Even if this is the sort of politically timed "re-announcement" that Cameron likes to scold Gordon Brown for committing, the proposed scheme still makes sense. But quite why Tesco and Marks & Spencer need to be so heavily involved has yet to be made clear. Tesco, as Cameron alluded to in his speech, does already offer a nationwide Home Insulation Service. But Tesco simply acts as the middle man in this arrangement. Any customer applications are fielded and processed by a Cornwall-based energy consultancy called Enact Energy. Enact then sub-contracts any resulting insulation work to accredited local fitters. This begs the question: just how much is Tesco likely to profit from this proposed "green deal"? (I asked Enact to clarify how this deal might work and it said that it was due to have a conference call with Tesco representatives to ask it exactly the same thing itself. I will try to post any update in the comments below, once I hear back from Enact or Tesco.)

Perhaps the bigger question is how this deal will be financed. Again, details are patchy to say the least, other than that "banks" will be involved. The Tories are stressing it will be "self-financing", but Labour has responded by saying the deal is a "green con". It's one thing saying that the savings on fuel bills achieved by homeowners once they have installed the insulation will recoup the cost of the original loan, but quite another to say how that loan will be financed in these economically challenged times. In Germany, a similar scheme called the CO2 Building Rehabilitation Programme was launched in 2001 and is largely financed by EU-approved government subsidies which are processed by the federally owned KfW Bankengruppe. To date, €6.4bn has been allocated via the German scheme.
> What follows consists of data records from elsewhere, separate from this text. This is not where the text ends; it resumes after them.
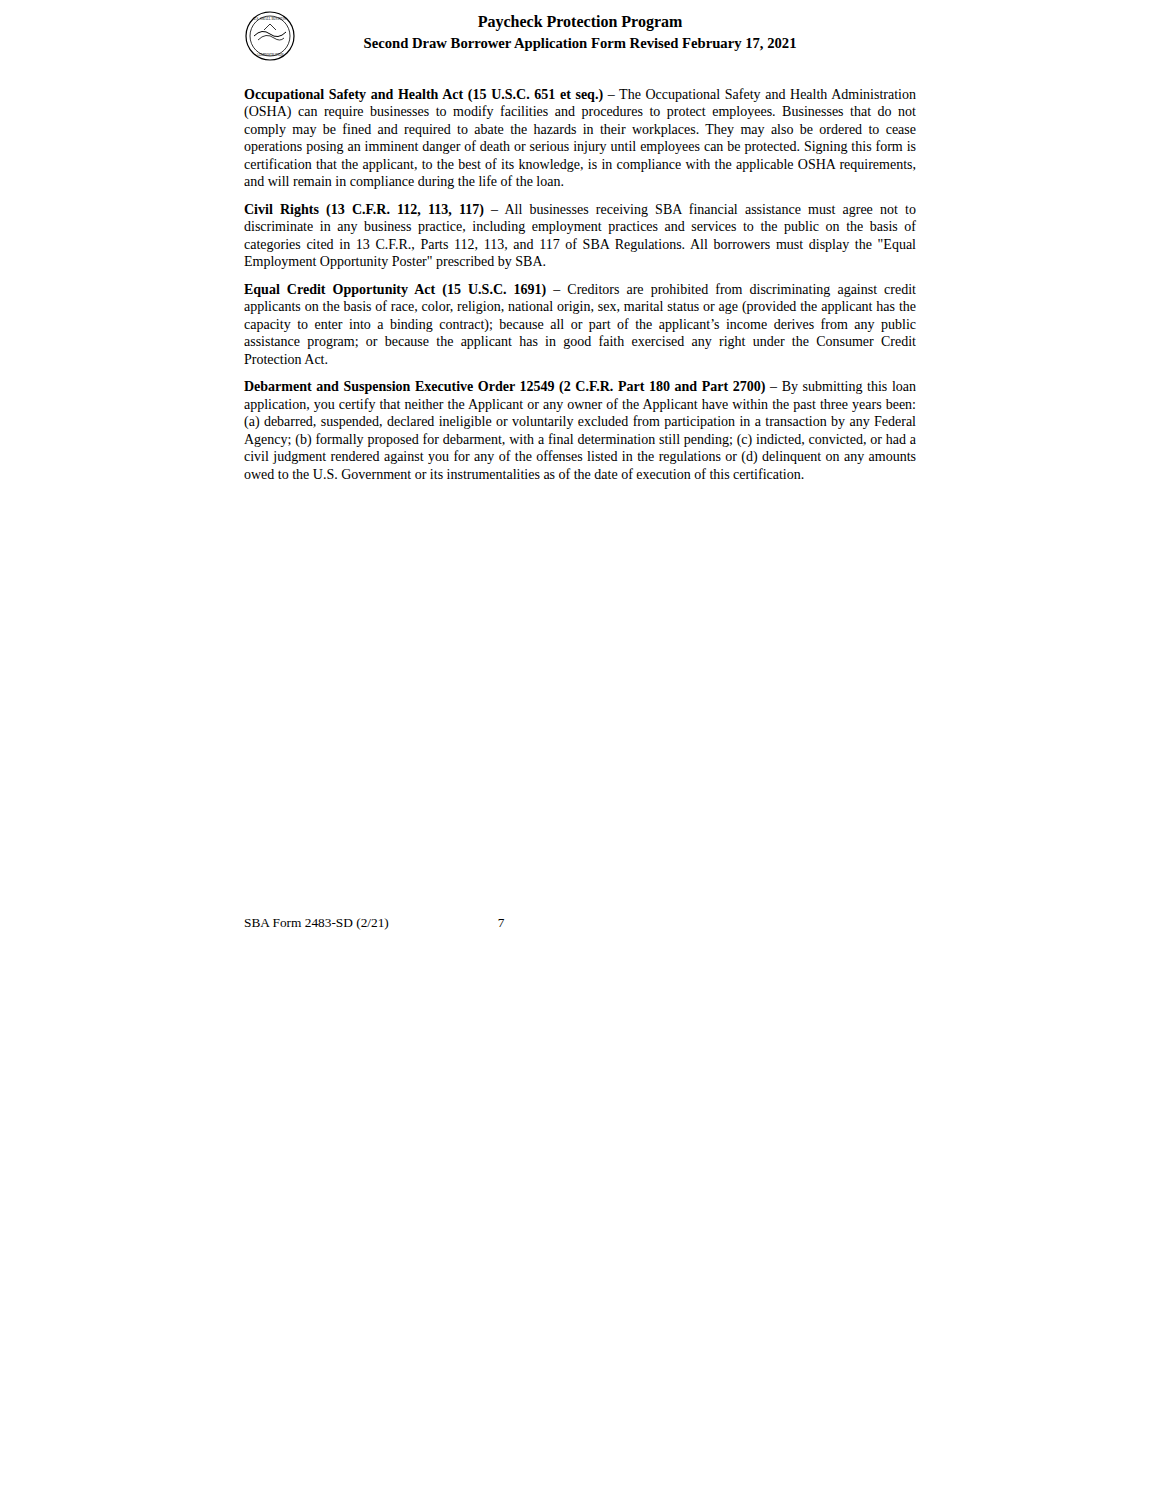U.S. SMALL BUSINESS ADMINISTRATION
Paycheck Protection Program
Second Draw Borrower Application Form Revised February 17, 2021
Occupational Safety and Health Act (15 U.S.C. 651 et seq.) – The Occupational Safety and Health Administration (OSHA) can require businesses to modify facilities and procedures to protect employees. Businesses that do not comply may be fined and required to abate the hazards in their workplaces. They may also be ordered to cease operations posing an imminent danger of death or serious injury until employees can be protected. Signing this form is certification that the applicant, to the best of its knowledge, is in compliance with the applicable OSHA requirements, and will remain in compliance during the life of the loan.
Civil Rights (13 C.F.R. 112, 113, 117) – All businesses receiving SBA financial assistance must agree not to discriminate in any business practice, including employment practices and services to the public on the basis of categories cited in 13 C.F.R., Parts 112, 113, and 117 of SBA Regulations. All borrowers must display the "Equal Employment Opportunity Poster" prescribed by SBA.
Equal Credit Opportunity Act (15 U.S.C. 1691) – Creditors are prohibited from discriminating against credit applicants on the basis of race, color, religion, national origin, sex, marital status or age (provided the applicant has the capacity to enter into a binding contract); because all or part of the applicant’s income derives from any public assistance program; or because the applicant has in good faith exercised any right under the Consumer Credit Protection Act.
Debarment and Suspension Executive Order 12549 (2 C.F.R. Part 180 and Part 2700) – By submitting this loan application, you certify that neither the Applicant or any owner of the Applicant have within the past three years been: (a) debarred, suspended, declared ineligible or voluntarily excluded from participation in a transaction by any Federal Agency; (b) formally proposed for debarment, with a final determination still pending; (c) indicted, convicted, or had a civil judgment rendered against you for any of the offenses listed in the regulations or (d) delinquent on any amounts owed to the U.S. Government or its instrumentalities as of the date of execution of this certification.
SBA Form 2483-SD (2/21) 7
Is Cameron really prepared to go this far?

One interesting footnote to Cameron's announcement is his insistence that the deal is part of a "localist green revolution". He is right to identify that there is a "danger of starting to lose people" with a top-down approach to tackling climate change.

"People do not like being lectured," he said. "You have to take people with you, and the way to do that is to connect individual behaviour and rewards, and help people see the advantages of going green. We have to have carrots as well as sticks." Personally, I think Cameron will have success pushing this line.

It is welcome, too, that Cameron has finally addressed the growing climate scepticism among his backbenches, as evidenced by the frankly laughable report entitled "100 Reasons Why Global Warming is Natural" published by the Eurosceptic European Foundation – and then absurdly trumpeted on the front page of the Daily Express. As Harriet Harman pointed out during PMQs, the European Foundation boasts 11 Tory MPs as members.

Cameron would be foolish to ignore this growing dissent, but he says he has it under control: "A very small number of people take a different view on the science, but the policy is driven by me, and that is the way it is going to be."

Do not adjust your sets – this particular soap opera could become compulsive viewing over the coming months.